Forecast 2017: Trash Talk, Unhappy Returns
Economic forecast for 2017:
- Real GDP growth rate of 1.75%
- Inflation rate rise to 1.75%
- Unemployment rate unchanged 7.0%
- Interest rate (prime) unchanged at 2.7%
- Exchange rate (US/CDN) unchanged at 0.75
Uncertainty from the U.S. election and a rise in anti-trade rhetoric will mean slow export growth, reduced business investments, and increased inflation for Canada in 2017.
Evan Dudley, assistant professor of at Smith School of Business, made his predictions for the Canadian economy at the annual Smith Business Forecast Luncheon.
“It’s not just Donald Trump and the challenges ahead for Canada-U.S. relations that should concern us,” Dudley said. “The world is shifting towards greater protectionism. In the last six months alone, 145 new trade restrictions were imposed globally.”
Slow export growth, reduced business investments, and trade uncertainty will constrain output for Canada.

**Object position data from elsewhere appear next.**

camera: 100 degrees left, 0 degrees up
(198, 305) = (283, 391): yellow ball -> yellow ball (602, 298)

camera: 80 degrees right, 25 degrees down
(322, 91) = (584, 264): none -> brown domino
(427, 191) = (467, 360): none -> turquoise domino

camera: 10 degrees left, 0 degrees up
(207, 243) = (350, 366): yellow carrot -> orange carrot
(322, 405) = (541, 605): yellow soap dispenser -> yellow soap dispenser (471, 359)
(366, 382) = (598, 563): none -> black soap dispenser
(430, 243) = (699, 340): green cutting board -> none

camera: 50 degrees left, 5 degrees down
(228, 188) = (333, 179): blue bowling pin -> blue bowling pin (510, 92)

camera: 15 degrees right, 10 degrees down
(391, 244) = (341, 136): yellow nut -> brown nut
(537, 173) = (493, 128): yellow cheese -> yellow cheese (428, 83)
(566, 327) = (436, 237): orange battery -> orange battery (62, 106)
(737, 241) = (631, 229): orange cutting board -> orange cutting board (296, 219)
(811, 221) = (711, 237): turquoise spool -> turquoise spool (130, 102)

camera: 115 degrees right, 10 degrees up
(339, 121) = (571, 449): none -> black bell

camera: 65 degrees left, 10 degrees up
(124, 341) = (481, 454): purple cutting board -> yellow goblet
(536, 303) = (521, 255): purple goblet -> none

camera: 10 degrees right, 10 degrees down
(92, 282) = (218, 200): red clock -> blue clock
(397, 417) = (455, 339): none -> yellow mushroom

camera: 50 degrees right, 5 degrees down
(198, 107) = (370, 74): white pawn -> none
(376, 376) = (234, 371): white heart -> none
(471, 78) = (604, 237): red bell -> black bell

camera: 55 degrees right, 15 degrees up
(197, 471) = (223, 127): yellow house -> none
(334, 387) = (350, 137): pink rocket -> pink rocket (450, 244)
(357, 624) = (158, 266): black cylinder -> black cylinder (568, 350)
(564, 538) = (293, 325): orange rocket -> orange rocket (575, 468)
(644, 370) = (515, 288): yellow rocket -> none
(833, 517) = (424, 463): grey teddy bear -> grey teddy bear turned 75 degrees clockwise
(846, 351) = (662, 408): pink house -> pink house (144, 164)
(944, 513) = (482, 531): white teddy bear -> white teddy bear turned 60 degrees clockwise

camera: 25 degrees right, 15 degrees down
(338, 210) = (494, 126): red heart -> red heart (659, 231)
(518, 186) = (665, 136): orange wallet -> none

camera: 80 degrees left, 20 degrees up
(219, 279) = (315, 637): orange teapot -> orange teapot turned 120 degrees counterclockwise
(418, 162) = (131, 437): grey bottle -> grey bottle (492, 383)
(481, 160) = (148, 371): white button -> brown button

The coming year may see marginal growth in Canada’s real GDP, up 1.75 percent from 1.40 percent in 2016. As well, persistent low oil prices and the difference in monetary policies between the U.S. and Canada will keep the value of the loonie down, with the Canada/U.S. exchange rate holding at $0.75 USD, Dudley predicted.
Trade restrictions and expansionary fiscal policy on both sides of the border will push prices higher in the near term, with inflation expected to rise to 1.75 percent from 1.5 percent in 2016. The Canadian unemployment rate will remain around 7 percent due to uncertainty about U.S. economic policies under the Trump administration and low business spending in Canada.